[Version difference data]
+-------+

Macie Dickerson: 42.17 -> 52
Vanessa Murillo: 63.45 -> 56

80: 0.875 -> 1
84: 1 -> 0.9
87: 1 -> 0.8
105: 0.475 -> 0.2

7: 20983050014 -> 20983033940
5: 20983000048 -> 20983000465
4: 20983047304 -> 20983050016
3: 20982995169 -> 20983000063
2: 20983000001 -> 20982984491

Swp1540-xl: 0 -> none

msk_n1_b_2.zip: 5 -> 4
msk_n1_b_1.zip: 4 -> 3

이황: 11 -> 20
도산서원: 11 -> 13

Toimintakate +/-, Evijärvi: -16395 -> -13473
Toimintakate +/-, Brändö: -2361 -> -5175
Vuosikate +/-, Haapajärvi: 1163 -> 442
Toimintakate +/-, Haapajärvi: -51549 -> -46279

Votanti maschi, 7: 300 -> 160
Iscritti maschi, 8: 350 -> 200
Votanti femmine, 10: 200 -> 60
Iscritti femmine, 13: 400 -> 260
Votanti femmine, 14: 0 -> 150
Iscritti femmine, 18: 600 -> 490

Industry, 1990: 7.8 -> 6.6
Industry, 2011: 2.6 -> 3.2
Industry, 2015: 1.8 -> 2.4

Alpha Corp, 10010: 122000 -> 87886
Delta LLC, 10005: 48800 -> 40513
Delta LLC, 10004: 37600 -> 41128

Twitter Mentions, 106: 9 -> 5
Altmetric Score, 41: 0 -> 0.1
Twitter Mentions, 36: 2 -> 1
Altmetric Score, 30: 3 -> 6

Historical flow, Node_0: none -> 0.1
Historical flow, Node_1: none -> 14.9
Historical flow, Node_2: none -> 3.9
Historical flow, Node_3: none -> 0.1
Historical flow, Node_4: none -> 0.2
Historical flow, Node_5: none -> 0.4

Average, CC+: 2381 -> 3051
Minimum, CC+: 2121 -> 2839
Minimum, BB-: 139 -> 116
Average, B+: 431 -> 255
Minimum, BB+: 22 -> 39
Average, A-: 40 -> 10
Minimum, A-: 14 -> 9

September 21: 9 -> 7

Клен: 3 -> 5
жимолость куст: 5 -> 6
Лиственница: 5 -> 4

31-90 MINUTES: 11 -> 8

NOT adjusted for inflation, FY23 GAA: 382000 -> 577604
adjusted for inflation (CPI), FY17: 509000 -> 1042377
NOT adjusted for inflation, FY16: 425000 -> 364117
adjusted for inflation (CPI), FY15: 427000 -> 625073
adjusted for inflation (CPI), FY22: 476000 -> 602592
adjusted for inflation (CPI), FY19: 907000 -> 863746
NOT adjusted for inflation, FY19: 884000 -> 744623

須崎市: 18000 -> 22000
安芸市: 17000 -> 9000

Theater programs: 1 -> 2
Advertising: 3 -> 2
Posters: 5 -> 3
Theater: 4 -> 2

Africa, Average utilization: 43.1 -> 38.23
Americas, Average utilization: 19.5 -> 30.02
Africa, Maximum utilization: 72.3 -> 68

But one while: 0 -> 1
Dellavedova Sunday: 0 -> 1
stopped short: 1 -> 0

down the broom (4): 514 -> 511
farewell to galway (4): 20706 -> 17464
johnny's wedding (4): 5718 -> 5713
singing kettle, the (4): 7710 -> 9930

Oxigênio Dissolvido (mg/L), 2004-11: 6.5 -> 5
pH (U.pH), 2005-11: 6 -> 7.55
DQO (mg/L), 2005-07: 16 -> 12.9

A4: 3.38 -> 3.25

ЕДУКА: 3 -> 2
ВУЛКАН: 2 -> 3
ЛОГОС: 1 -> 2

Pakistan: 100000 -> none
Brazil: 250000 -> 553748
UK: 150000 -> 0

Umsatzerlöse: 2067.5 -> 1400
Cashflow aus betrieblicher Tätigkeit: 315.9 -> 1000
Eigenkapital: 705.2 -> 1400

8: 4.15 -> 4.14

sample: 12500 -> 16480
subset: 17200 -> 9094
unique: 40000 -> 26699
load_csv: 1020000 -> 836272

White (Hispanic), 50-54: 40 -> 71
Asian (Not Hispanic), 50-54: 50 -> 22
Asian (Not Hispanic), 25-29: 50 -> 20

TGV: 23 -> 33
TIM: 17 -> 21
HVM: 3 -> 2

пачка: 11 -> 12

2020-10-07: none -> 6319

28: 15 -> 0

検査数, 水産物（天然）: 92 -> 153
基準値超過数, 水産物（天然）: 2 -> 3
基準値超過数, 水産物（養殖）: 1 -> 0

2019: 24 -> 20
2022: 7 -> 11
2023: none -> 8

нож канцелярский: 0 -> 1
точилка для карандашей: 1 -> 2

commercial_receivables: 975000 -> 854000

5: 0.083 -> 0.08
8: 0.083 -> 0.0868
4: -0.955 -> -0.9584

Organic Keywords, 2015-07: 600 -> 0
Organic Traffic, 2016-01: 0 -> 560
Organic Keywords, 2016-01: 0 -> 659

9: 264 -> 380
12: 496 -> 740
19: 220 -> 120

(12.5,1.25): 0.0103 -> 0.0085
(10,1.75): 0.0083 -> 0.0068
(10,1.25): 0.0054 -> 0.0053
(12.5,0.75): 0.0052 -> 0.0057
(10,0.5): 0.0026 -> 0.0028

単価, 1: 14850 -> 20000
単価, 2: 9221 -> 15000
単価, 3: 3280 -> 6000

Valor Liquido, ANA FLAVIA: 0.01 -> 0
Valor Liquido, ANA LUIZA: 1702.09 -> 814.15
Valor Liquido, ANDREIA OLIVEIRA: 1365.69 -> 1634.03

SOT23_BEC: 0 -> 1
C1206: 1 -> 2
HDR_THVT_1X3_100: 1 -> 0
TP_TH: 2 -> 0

+-------+

The reply must present every entry, transcribed with its exact wording.

◆ **Reply to the exercise**:
Macie Dickerson: 42.17 -> 52
Vanessa Murillo: 63.45 -> 56

80: 0.875 -> 1
84: 1 -> 0.9
87: 1 -> 0.8
105: 0.475 -> 0.2

7: 20983050014 -> 20983033940
5: 20983000048 -> 20983000465
4: 20983047304 -> 20983050016
3: 20982995169 -> 20983000063
2: 20983000001 -> 20982984491

Swp1540-xl: 0 -> none

msk_n1_b_2.zip: 5 -> 4
msk_n1_b_1.zip: 4 -> 3

이황: 11 -> 20
도산서원: 11 -> 13

Toimintakate +/-, Evijärvi: -16395 -> -13473
Toimintakate +/-, Brändö: -2361 -> -5175
Vuosikate +/-, Haapajärvi: 1163 -> 442
Toimintakate +/-, Haapajärvi: -51549 -> -46279

Votanti maschi, 7: 300 -> 160
Iscritti maschi, 8: 350 -> 200
Votanti femmine, 10: 200 -> 60
Iscritti femmine, 13: 400 -> 260
Votanti femmine, 14: 0 -> 150
Iscritti femmine, 18: 600 -> 490

Industry, 1990: 7.8 -> 6.6
Industry, 2011: 2.6 -> 3.2
Industry, 2015: 1.8 -> 2.4

Alpha Corp, 10010: 122000 -> 87886
Delta LLC, 10005: 48800 -> 40513
Delta LLC, 10004: 37600 -> 41128

Twitter Mentions, 106: 9 -> 5
Altmetric Score, 41: 0 -> 0.1
Twitter Mentions, 36: 2 -> 1
Altmetric Score, 30: 3 -> 6

Historical flow, Node_0: none -> 0.1
Historical flow, Node_1: none -> 14.9
Historical flow, Node_2: none -> 3.9
Historical flow, Node_3: none -> 0.1
Historical flow, Node_4: none -> 0.2
Historical flow, Node_5: none -> 0.4

Average, CC+: 2381 -> 3051
Minimum, CC+: 2121 -> 2839
Minimum, BB-: 139 -> 116
Average, B+: 431 -> 255
Minimum, BB+: 22 -> 39
Average, A-: 40 -> 10
Minimum, A-: 14 -> 9

September 21: 9 -> 7

Клен: 3 -> 5
жимолость куст: 5 -> 6
Лиственница: 5 -> 4

31-90 MINUTES: 11 -> 8

NOT adjusted for inflation, FY23 GAA: 382000 -> 577604
adjusted for inflation (CPI), FY17: 509000 -> 1042377
NOT adjusted for inflation, FY16: 425000 -> 364117
adjusted for inflation (CPI), FY15: 427000 -> 625073
adjusted for inflation (CPI), FY22: 476000 -> 602592
adjusted for inflation (CPI), FY19: 907000 -> 863746
NOT adjusted for inflation, FY19: 884000 -> 744623

須崎市: 18000 -> 22000
安芸市: 17000 -> 9000

Theater programs: 1 -> 2
Advertising: 3 -> 2
Posters: 5 -> 3
Theater: 4 -> 2

Africa, Average utilization: 43.1 -> 38.23
Americas, Average utilization: 19.5 -> 30.02
Africa, Maximum utilization: 72.3 -> 68

But one while: 0 -> 1
Dellavedova Sunday: 0 -> 1
stopped short: 1 -> 0

down the broom (4): 514 -> 511
farewell to galway (4): 20706 -> 17464
johnny's wedding (4): 5718 -> 5713
singing kettle, the (4): 7710 -> 9930

Oxigênio Dissolvido (mg/L), 2004-11: 6.5 -> 5
pH (U.pH), 2005-11: 6 -> 7.55
DQO (mg/L), 2005-07: 16 -> 12.9

A4: 3.38 -> 3.25

ЕДУКА: 3 -> 2
ВУЛКАН: 2 -> 3
ЛОГОС: 1 -> 2

Pakistan: 100000 -> none
Brazil: 250000 -> 553748
UK: 150000 -> 0

Umsatzerlöse: 2067.5 -> 1400
Cashflow aus betrieblicher Tätigkeit: 315.9 -> 1000
Eigenkapital: 705.2 -> 1400

8: 4.15 -> 4.14

sample: 12500 -> 16480
subset: 17200 -> 9094
unique: 40000 -> 26699
load_csv: 1020000 -> 836272

White (Hispanic), 50-54: 40 -> 71
Asian (Not Hispanic), 50-54: 50 -> 22
Asian (Not Hispanic), 25-29: 50 -> 20

TGV: 23 -> 33
TIM: 17 -> 21
HVM: 3 -> 2

пачка: 11 -> 12

2020-10-07: none -> 6319

28: 15 -> 0

検査数, 水産物（天然）: 92 -> 153
基準値超過数, 水産物（天然）: 2 -> 3
基準値超過数, 水産物（養殖）: 1 -> 0

2019: 24 -> 20
2022: 7 -> 11
2023: none -> 8

нож канцелярский: 0 -> 1
точилка для карандашей: 1 -> 2

commercial_receivables: 975000 -> 854000

5: 0.083 -> 0.08
8: 0.083 -> 0.0868
4: -0.955 -> -0.9584

Organic Keywords, 2015-07: 600 -> 0
Organic Traffic, 2016-01: 0 -> 560
Organic Keywords, 2016-01: 0 -> 659

9: 264 -> 380
12: 496 -> 740
19: 220 -> 120

(12.5,1.25): 0.0103 -> 0.0085
(10,1.75): 0.0083 -> 0.0068
(10,1.25): 0.0054 -> 0.0053
(12.5,0.75): 0.0052 -> 0.0057
(10,0.5): 0.0026 -> 0.0028

単価, 1: 14850 -> 20000
単価, 2: 9221 -> 15000
単価, 3: 3280 -> 6000

Valor Liquido, ANA FLAVIA: 0.01 -> 0
Valor Liquido, ANA LUIZA: 1702.09 -> 814.15
Valor Liquido, ANDREIA OLIVEIRA: 1365.69 -> 1634.03

SOT23_BEC: 0 -> 1
C1206: 1 -> 2
HDR_THVT_1X3_100: 1 -> 0
TP_TH: 2 -> 0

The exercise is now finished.